Sounds of Morning

Everybody’s got a pet peeve. I have several, and over the last few months I’ve developed a new one. Music, played at loud volume over inappropriate speakers, at a time that is best enjoyed with the sounds God intended. Here’s an example.

It is the daily habit of our dog to have a morning stroll somewhere around sunrise. Being just a dog, the beast is not legally permitted to visit the local green spaces alone, so I am tasked with escort duty. Our early morning wandering takes us to a half dozen local parks where we spend 45-60 minutes in brisk walking, occasional sprints, jettisoning of waste matter, and copious sniffing. Along the way, we’ll encounter other dogs, squirrels, chipmunks, skunks, groundhogs, raccoons, water foul and all manner of humans. It is, as usual, the humans that make the morning memorable.

With the arrival of spring in the heartland, the human ritual of shedding winter weight has begun. The resolution keepers who’ve made it this far into the year are pretty serious about it. There are walkers, some joggers, a couple of cyclists, and occasional odd fellows who seem to be following some kind of “fusion fitness.” Unfortunately, some of our new friends bring with them a need for “inspiration.”

There is a young couple in one of the west riverbank parks who have a little bluetooth speaker that mucks up the morning sounds with a tragically distorted rhythm track to which they do exercises that don’t actually require timing. Like planking or lunges. Another couple brings a similarly inadequate speaker and a camera so they can live stream to their online fitness class. I’ve spoken to them about the class and they assure me it is quite popular. I don’t begrudge them their entrepreneurial efforts, but why do they have to wreck the sounds of birds chirping for a hundred feet around them?

Taking the noisy fitness class to the next level, a fitness instructor formed a pandemic inspired in-person class in a parking lot on the other side of the river. The participants arrive in their cars at 0757, roaring in for the 0800 class, where the instructor has a multi-speaker system blaring pop dance tunes for a hundred yards around them.

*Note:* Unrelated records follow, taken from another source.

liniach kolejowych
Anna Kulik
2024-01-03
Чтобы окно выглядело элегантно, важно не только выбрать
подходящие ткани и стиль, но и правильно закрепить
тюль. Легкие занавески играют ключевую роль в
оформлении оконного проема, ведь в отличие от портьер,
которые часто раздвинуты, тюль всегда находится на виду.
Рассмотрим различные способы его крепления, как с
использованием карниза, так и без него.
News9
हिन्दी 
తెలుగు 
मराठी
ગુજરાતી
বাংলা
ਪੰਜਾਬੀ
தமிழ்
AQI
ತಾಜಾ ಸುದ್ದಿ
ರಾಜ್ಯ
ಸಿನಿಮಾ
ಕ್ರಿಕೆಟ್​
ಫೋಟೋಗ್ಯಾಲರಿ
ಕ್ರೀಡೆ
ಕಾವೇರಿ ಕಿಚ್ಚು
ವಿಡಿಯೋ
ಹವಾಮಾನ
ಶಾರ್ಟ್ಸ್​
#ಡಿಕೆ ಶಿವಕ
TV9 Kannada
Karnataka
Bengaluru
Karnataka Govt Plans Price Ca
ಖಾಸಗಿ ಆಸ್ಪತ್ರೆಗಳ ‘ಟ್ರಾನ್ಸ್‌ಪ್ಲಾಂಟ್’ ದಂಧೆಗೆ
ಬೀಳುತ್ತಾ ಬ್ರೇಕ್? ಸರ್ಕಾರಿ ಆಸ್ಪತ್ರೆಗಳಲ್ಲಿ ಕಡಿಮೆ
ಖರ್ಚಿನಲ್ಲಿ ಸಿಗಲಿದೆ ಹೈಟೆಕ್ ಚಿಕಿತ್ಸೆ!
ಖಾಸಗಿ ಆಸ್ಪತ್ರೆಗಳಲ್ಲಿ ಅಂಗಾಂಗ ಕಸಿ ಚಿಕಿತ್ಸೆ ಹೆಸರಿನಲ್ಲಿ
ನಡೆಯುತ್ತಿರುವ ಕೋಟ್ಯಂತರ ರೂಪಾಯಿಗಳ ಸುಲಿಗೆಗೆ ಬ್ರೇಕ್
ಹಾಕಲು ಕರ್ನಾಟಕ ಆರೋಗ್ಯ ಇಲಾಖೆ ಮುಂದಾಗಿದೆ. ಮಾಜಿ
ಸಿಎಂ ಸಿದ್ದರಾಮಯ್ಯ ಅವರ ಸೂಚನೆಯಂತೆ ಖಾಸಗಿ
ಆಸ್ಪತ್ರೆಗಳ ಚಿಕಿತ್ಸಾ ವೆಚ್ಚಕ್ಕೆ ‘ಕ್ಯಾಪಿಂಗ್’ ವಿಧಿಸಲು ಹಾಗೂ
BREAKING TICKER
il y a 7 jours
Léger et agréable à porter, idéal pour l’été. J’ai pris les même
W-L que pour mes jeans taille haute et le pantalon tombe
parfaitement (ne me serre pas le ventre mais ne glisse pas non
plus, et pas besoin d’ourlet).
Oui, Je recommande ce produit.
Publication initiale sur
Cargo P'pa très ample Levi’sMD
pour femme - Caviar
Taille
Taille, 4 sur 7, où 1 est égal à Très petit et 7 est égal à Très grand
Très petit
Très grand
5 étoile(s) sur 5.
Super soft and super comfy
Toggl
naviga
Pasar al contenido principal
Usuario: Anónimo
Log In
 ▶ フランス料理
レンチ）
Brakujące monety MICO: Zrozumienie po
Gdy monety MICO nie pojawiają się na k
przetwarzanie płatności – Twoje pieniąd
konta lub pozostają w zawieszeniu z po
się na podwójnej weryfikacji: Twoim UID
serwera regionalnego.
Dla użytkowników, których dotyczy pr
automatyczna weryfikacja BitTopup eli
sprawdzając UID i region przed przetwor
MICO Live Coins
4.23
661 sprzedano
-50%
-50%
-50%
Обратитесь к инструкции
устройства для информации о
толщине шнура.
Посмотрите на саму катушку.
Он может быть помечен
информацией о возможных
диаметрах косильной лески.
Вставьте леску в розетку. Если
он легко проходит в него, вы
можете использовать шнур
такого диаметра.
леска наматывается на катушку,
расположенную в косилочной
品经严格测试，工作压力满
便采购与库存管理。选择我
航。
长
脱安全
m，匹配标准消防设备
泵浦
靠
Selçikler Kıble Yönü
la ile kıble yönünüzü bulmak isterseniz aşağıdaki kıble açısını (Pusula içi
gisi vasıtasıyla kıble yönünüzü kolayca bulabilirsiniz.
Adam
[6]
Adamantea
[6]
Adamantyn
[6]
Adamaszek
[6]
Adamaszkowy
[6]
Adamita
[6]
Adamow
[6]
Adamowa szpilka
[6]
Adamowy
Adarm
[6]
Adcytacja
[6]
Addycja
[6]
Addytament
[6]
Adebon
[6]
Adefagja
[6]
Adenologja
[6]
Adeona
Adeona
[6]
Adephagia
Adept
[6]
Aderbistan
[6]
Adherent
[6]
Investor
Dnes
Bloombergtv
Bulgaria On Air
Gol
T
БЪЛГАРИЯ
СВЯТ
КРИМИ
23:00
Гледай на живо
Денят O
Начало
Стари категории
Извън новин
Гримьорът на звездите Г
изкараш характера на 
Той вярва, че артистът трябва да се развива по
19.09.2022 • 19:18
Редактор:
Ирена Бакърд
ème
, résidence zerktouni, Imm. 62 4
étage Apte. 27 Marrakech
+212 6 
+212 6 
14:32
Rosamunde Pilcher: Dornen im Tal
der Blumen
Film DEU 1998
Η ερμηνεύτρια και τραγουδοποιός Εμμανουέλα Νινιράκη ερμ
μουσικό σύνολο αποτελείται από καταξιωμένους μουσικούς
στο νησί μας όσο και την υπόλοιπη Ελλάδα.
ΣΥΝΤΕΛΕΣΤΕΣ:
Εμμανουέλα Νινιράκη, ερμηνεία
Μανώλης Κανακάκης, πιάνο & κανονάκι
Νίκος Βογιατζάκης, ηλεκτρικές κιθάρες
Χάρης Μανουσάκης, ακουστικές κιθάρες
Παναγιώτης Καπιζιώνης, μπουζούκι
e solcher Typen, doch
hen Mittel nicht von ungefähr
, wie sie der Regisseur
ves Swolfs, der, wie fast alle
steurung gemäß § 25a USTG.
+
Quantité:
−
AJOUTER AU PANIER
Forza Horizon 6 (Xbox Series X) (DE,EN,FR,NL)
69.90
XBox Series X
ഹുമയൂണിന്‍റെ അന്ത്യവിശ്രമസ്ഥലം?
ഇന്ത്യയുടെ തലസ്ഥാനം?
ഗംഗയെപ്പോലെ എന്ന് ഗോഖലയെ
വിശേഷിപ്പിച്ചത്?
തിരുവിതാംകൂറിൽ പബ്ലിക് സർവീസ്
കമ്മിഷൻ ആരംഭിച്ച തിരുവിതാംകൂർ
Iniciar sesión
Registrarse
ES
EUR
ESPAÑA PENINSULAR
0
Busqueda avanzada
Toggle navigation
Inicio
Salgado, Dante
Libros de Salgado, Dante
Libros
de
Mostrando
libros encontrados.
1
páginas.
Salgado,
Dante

To make matters worse, the instructor’s un-amplified voice is louder than the music and can be heard much further away. By the time the class is over, the only wildlife around are the vultures waiting to pick over the remains of the unfortunate attendees.

The worst of all, however, is the lone stationary cyclist at the University’s women’s rowing facility. The solitary bike is rolled out from the boat storage area and the building’s sound system is cranked up. It is audible for a third of a mile in all directions. Unfortunately for the lovers of peace and quiet, the speakers are of high quality and the Lady Gaga and Ariana Grande tracks are completely undistorted. (The dog had to tell me who the performers are, because I’m not really connected with the top 40 music scene.)

I guess the bottom line is I can’t wait for these folks to either give up or move back into their fitness factories. I miss the uninterrupted sounds of the wind in the trees, quacking of the ducks, and the splashing of the Canada geese fleeing from the dog into the river.